* [EXERCISE]:
Render every line of all the items below as one numbered list, omitting blank lines.

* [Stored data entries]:
++++++
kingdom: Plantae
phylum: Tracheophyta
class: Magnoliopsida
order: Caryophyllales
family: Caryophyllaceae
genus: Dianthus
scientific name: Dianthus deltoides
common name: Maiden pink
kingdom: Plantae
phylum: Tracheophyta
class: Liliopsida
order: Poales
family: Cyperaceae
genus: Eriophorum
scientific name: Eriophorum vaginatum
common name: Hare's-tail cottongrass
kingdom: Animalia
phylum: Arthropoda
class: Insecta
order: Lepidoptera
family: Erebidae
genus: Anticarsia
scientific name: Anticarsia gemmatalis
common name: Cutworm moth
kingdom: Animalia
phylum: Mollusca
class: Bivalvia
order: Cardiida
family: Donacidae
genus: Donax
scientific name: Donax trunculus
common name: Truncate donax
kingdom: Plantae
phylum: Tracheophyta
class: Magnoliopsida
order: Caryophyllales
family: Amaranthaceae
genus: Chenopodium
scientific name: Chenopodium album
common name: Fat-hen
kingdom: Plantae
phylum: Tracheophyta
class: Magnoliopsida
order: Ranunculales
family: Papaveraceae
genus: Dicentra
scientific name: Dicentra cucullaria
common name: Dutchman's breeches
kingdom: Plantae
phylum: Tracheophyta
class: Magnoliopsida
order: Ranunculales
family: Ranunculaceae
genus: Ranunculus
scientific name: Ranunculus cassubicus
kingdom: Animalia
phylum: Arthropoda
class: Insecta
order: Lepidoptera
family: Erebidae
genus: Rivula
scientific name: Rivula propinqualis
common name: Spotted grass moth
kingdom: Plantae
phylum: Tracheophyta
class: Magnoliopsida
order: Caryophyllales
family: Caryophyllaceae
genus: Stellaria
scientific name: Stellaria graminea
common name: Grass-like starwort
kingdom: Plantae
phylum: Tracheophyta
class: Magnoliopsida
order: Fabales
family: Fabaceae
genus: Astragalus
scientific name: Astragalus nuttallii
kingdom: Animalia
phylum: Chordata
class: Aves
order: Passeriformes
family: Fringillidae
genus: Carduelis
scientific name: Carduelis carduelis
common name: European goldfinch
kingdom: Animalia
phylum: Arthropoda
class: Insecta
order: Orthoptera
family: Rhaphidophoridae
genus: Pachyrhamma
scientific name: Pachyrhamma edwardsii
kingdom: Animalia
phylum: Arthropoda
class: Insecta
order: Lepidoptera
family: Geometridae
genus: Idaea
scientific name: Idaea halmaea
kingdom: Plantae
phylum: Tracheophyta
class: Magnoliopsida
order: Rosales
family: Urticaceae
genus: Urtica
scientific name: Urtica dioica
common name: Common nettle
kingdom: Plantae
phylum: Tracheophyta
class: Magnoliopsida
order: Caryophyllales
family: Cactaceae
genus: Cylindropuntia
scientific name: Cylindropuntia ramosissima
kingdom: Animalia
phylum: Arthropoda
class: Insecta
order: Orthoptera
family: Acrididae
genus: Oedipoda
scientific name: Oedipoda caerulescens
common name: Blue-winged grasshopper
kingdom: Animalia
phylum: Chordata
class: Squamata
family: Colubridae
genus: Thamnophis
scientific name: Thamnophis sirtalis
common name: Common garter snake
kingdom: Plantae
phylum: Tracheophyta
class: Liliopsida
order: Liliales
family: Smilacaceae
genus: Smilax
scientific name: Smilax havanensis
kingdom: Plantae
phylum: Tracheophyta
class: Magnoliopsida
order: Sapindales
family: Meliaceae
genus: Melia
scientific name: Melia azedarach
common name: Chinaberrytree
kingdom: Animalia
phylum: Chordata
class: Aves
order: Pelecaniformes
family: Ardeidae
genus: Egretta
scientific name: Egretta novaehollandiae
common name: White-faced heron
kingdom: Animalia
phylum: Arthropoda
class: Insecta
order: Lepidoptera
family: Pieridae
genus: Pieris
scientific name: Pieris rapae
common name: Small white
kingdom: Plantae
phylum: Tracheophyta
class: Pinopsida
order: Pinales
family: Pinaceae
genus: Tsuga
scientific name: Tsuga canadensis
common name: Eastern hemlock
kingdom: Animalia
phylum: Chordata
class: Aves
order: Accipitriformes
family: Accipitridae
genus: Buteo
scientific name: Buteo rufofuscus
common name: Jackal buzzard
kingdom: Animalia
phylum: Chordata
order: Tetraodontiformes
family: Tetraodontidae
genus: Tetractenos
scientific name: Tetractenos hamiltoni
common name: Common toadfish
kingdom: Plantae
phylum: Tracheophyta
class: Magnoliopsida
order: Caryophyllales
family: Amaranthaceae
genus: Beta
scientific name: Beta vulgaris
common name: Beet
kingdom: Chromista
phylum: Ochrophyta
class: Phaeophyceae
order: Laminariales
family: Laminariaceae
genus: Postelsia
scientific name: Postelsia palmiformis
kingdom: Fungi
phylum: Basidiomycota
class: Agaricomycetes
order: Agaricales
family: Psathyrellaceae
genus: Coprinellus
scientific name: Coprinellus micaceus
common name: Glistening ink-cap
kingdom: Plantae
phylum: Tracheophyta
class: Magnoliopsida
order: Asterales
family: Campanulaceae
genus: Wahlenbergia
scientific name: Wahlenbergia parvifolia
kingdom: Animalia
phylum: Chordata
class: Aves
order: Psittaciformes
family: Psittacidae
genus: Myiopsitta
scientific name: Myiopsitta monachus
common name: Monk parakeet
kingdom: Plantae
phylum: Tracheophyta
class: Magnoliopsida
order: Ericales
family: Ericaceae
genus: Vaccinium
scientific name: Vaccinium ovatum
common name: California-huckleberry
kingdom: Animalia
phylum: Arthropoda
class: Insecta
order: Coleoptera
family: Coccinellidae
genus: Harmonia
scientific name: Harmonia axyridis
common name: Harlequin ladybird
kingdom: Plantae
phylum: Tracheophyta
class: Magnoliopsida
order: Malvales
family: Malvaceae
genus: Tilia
++++++
* [ANSWER TO THE EXERCISE]:
1. kingdom: Plantae
2. phylum: Tracheophyta
3. class: Magnoliopsida
4. order: Caryophyllales
5. family: Caryophyllaceae
6. genus: Dianthus
7. scientific name: Dianthus deltoides
8. common name: Maiden pink
9. kingdom: Plantae
10. phylum: Tracheophyta
11. class: Liliopsida
12. order: Poales
13. family: Cyperaceae
14. genus: Eriophorum
15. scientific name: Eriophorum vaginatum
16. common name: Hare's-tail cottongrass
17. kingdom: Animalia
18. phylum: Arthropoda
19. class: Insecta
20. order: Lepidoptera
21. family: Erebidae
22. genus: Anticarsia
23. scientific name: Anticarsia gemmatalis
24. common name: Cutworm moth
25. kingdom: Animalia
26. phylum: Mollusca
27. class: Bivalvia
28. order: Cardiida
29. family: Donacidae
30. genus: Donax
31. scientific name: Donax trunculus
32. common name: Truncate donax
33. kingdom: Plantae
34. phylum: Tracheophyta
35. class: Magnoliopsida
36. order: Caryophyllales
37. family: Amaranthaceae
38. genus: Chenopodium
39. scientific name: Chenopodium album
40. common name: Fat-hen
41. kingdom: Plantae
42. phylum: Tracheophyta
43. class: Magnoliopsida
44. order: Ranunculales
45. family: Papaveraceae
46. genus: Dicentra
47. scientific name: Dicentra cucullaria
48. common name: Dutchman's breeches
49. kingdom: Plantae
50. phylum: Tracheophyta
51. class: Magnoliopsida
52. order: Ranunculales
53. family: Ranunculaceae
54. genus: Ranunculus
55. scientific name: Ranunculus cassubicus
56. kingdom: Animalia
57. phylum: Arthropoda
58. class: Insecta
59. order: Lepidoptera
60. family: Erebidae
61. genus: Rivula
62. scientific name: Rivula propinqualis
63. common name: Spotted grass moth
64. kingdom: Plantae
65. phylum: Tracheophyta
66. class: Magnoliopsida
67. order: Caryophyllales
68. family: Caryophyllaceae
69. genus: Stellaria
70. scientific name: Stellaria graminea
71. common name: Grass-like starwort
72. kingdom: Plantae
73. phylum: Tracheophyta
74. class: Magnoliopsida
75. order: Fabales
76. family: Fabaceae
77. genus: Astragalus
78. scientific name: Astragalus nuttallii
79. kingdom: Animalia
80. phylum: Chordata
81. class: Aves
82. order: Passeriformes
83. family: Fringillidae
84. genus: Carduelis
85. scientific name: Carduelis carduelis
86. common name: European goldfinch
87. kingdom: Animalia
88. phylum: Arthropoda
89. class: Insecta
90. order: Orthoptera
91. family: Rhaphidophoridae
92. genus: Pachyrhamma
93. scientific name: Pachyrhamma edwardsii
94. kingdom: Animalia
95. phylum: Arthropoda
96. class: Insecta
97. order: Lepidoptera
98. family: Geometridae
99. genus: Idaea
100. scientific name: Idaea halmaea
101. kingdom: Plantae
102. phylum: Tracheophyta
103. class: Magnoliopsida
104. order: Rosales
105. family: Urticaceae
106. genus: Urtica
107. scientific name: Urtica dioica
108. common name: Common nettle
109. kingdom: Plantae
110. phylum: Tracheophyta
111. class: Magnoliopsida
112. order: Caryophyllales
113. family: Cactaceae
114. genus: Cylindropuntia
115. scientific name: Cylindropuntia ramosissima
116. kingdom: Animalia
117. phylum: Arthropoda
118. class: Insecta
119. order: Orthoptera
120. family: Acrididae
121. genus: Oedipoda
122. scientific name: Oedipoda caerulescens
123. common name: Blue-winged grasshopper
124. kingdom: Animalia
125. phylum: Chordata
126. class: Squamata
127. family: Colubridae
128. genus: Thamnophis
129. scientific name: Thamnophis sirtalis
130. common name: Common garter snake
131. kingdom: Plantae
132. phylum: Tracheophyta
133. class: Liliopsida
134. order: Liliales
135. family: Smilacaceae
136. genus: Smilax
137. scientific name: Smilax havanensis
138. kingdom: Plantae
139. phylum: Tracheophyta
140. class: Magnoliopsida
141. order: Sapindales
142. family: Meliaceae
143. genus: Melia
144. scientific name: Melia azedarach
145. common name: Chinaberrytree
146. kingdom: Animalia
147. phylum: Chordata
148. class: Aves
149. order: Pelecaniformes
150. family: Ardeidae
151. genus: Egretta
152. scientific name: Egretta novaehollandiae
153. common name: White-faced heron
154. kingdom: Animalia
155. phylum: Arthropoda
156. class: Insecta
157. order: Lepidoptera
158. family: Pieridae
159. genus: Pieris
160. scientific name: Pieris rapae
161. common name: Small white
162. kingdom: Plantae
163. phylum: Tracheophyta
164. class: Pinopsida
165. order: Pinales
166. family: Pinaceae
167. genus: Tsuga
168. scientific name: Tsuga canadensis
169. common name: Eastern hemlock
170. kingdom: Animalia
171. phylum: Chordata
172. class: Aves
173. order: Accipitriformes
174. family: Accipitridae
175. genus: Buteo
176. scientific name: Buteo rufofuscus
177. common name: Jackal buzzard
178. kingdom: Animalia
179. phylum: Chordata
180. order: Tetraodontiformes
181. family: Tetraodontidae
182. genus: Tetractenos
183. scientific name: Tetractenos hamiltoni
184. common name: Common toadfish
185. kingdom: Plantae
186. phylum: Tracheophyta
187. class: Magnoliopsida
188. order: Caryophyllales
189. family: Amaranthaceae
190. genus: Beta
191. scientific name: Beta vulgaris
192. common name: Beet
193. kingdom: Chromista
194. phylum: Ochrophyta
195. class: Phaeophyceae
196. order: Laminariales
197. family: Laminariaceae
198. genus: Postelsia
199. scientific name: Postelsia palmiformis
200. kingdom: Fungi
201. phylum: Basidiomycota
202. class: Agaricomycetes
203. order: Agaricales
204. family: Psathyrellaceae
205. genus: Coprinellus
206. scientific name: Coprinellus micaceus
207. common name: Glistening ink-cap
208. kingdom: Plantae
209. phylum: Tracheophyta
210. class: Magnoliopsida
211. order: Asterales
212. family: Campanulaceae
213. genus: Wahlenbergia
214. scientific name: Wahlenbergia parvifolia
215. kingdom: Animalia
216. phylum: Chordata
217. class: Aves
218. order: Psittaciformes
219. family: Psittacidae
220. genus: Myiopsitta
221. scientific name: Myiopsitta monachus
222. common name: Monk parakeet
223. kingdom: Plantae
224. phylum: Tracheophyta
225. class: Magnoliopsida
226. order: Ericales
227. family: Ericaceae
228. genus: Vaccinium
229. scientific name: Vaccinium ovatum
230. common name: California-huckleberry
231. kingdom: Animalia
232. phylum: Arthropoda
233. class: Insecta
234. order: Coleoptera
235. family: Coccinellidae
236. genus: Harmonia
237. scientific name: Harmonia axyridis
238. common name: Harlequin ladybird
239. kingdom: Plantae
240. phylum: Tracheophyta
241. class: Magnoliopsida
242. order: Malvales
243. family: Malvaceae
244. genus: Tilia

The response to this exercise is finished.